Provided text:
══════════════════════════════

Greece is scheduled to sell 1.25 billion euros ($1.79 billion) of bills today after S&P cut the nation’s credit rating by two levels yesterday, the fourth downgrade since April 2010. China joined South Korea, Taiwan and Malaysia in having reported record exports this month, while data tomorrow is forecast to show inflation eased in the world’s second-largest economy, as industrial production and retail sales climbed.

Greece is a continuing source of irritation for the investment community,” said Prasad Patkar, who helps manage about $1.8 billion at Platypus Asset Management Ltd. in Sydney. “I don’t think Greece’s problems will derail the economic recovery, but it seems unable to meet its commitments and therefore constantly undermines the integrity of the euro.”

Europe’s 17-nation currency traded at $1.4286 from $1.4365 in New York yesterday, when it touched $1.4255, the weakest level since April 19. The dollar bought 80.50 yen, compared with 80.36 yen yesterday.

Greek Debt

Greece is selling 182-day bills after S&P cut the nation’s credit rating to B from BB-, saying that further reductions are possible. That marks the fourth reduction by S&P since April 2010, and another cut would make Greece the lowest-rated country in Europe. Greece’s 10-year note yield increased 21 basis points to 15.71 percent and the cost of insuring Greek debt for five years jumped to a record.

“The euro is obviously showing its vulnerability once again to the sovereign debt issue,” Jonathan Cavenagh, a currency strategist at Westpac Banking Corp., said in a Bloomberg Television interview in Singapore. “It can definitely fall further in the near term.”

Japan’s benchmark 10-year yield retreated one basis point to 1.13 percent amid increased demand for safer assets. Similar- maturity Treasuries were little changed, yielding 3.16 percent, as the U.S. prepared to sell $72 billion of debt this week and Pacific Investment Management Co. increased its bet against government-related securities in the world’s biggest economy.

Overvalued Kiwi

The New Zealand dollar fell 0.6 percent to 79.09 U.S. cents after the International Monetary Fund said it may be as much as 20 percent overvalued relative to estimates of the equilibrium exchange rate. The currency also weakened after the Treasury Department said the nation’s budget deficit was wider than forecast in the nine months through March.

══════════════════════════════

Request A:
In the market report on Greece and currencies, what credit rating did S&P cut Greece to?
Request B:
Please resume the market report on Greece and currencies from the point where it stops.
The rows that come next are from a separate source.

══════════════════════════════

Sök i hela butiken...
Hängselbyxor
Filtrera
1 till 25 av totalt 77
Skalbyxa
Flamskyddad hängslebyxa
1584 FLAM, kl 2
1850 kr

══════════════════════════════

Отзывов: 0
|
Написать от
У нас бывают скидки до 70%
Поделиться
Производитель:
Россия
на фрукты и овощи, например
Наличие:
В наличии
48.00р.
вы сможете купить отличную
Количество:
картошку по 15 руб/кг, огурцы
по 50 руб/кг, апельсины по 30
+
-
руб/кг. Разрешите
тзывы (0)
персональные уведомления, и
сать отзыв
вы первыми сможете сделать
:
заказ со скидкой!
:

══════════════════════════════

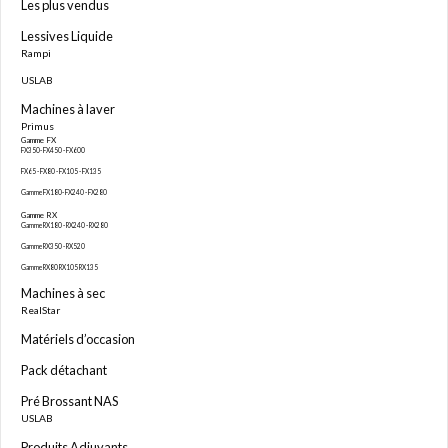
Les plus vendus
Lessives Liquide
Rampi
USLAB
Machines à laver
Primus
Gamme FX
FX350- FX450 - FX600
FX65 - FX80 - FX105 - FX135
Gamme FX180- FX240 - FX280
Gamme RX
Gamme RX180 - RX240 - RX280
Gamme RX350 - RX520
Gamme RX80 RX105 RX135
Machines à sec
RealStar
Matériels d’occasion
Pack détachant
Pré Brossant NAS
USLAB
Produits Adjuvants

══════════════════════════════

Expected answer A:
S&P cut Greece's rating to B from BB-.

Expected answer B:
Taiwan’s dollar advanced 0.6 percent to NT$28.569 versus its U.S. counterpart after government data showed exports increased 24.6 percent from a year earlier in April to a record $27.3 billion. Economists expected an 18 percent gain, based on the median estimate in a Bloomberg survey. The currency reached NT$28.508 on May 3, the strongest level since October 1997.

“Better-than-expected export figures supported the currency,” said Eric Hsing, a fixed-income trader at First Securities Inc. in Taipei. “Income from overseas will continue to drive up the Taiwan dollar.”

Chinese Exports

China’s exports increased 29.9 percent from a year earlier to $155.7 billion in April and the trade surplus was $11.4 billion, according to government data released today. The surplus was more than triple the median forecast of $3.2 billion in a Bloomberg survey of economists. Reports tomorrow are expected to show inflation eased to 5.2 percent from 5.4 percent in March, industrial production grew 14.6 percent and retail sales expanded 17.6 percent, separate polls show.

The biggest hurdle facing China’s economic rebalancing is reaching internal agreement that the country should rely less on exports and more on domestic consumption, Chinese Vice Premier Wang Qishan said in an interview on the “Charlie Rose” show. The remarks, in response to questions about when China may let the yuan rise and take other steps to shift its economy toward domestic demand, acknowledged debates within the Chinese government over the pace of gains.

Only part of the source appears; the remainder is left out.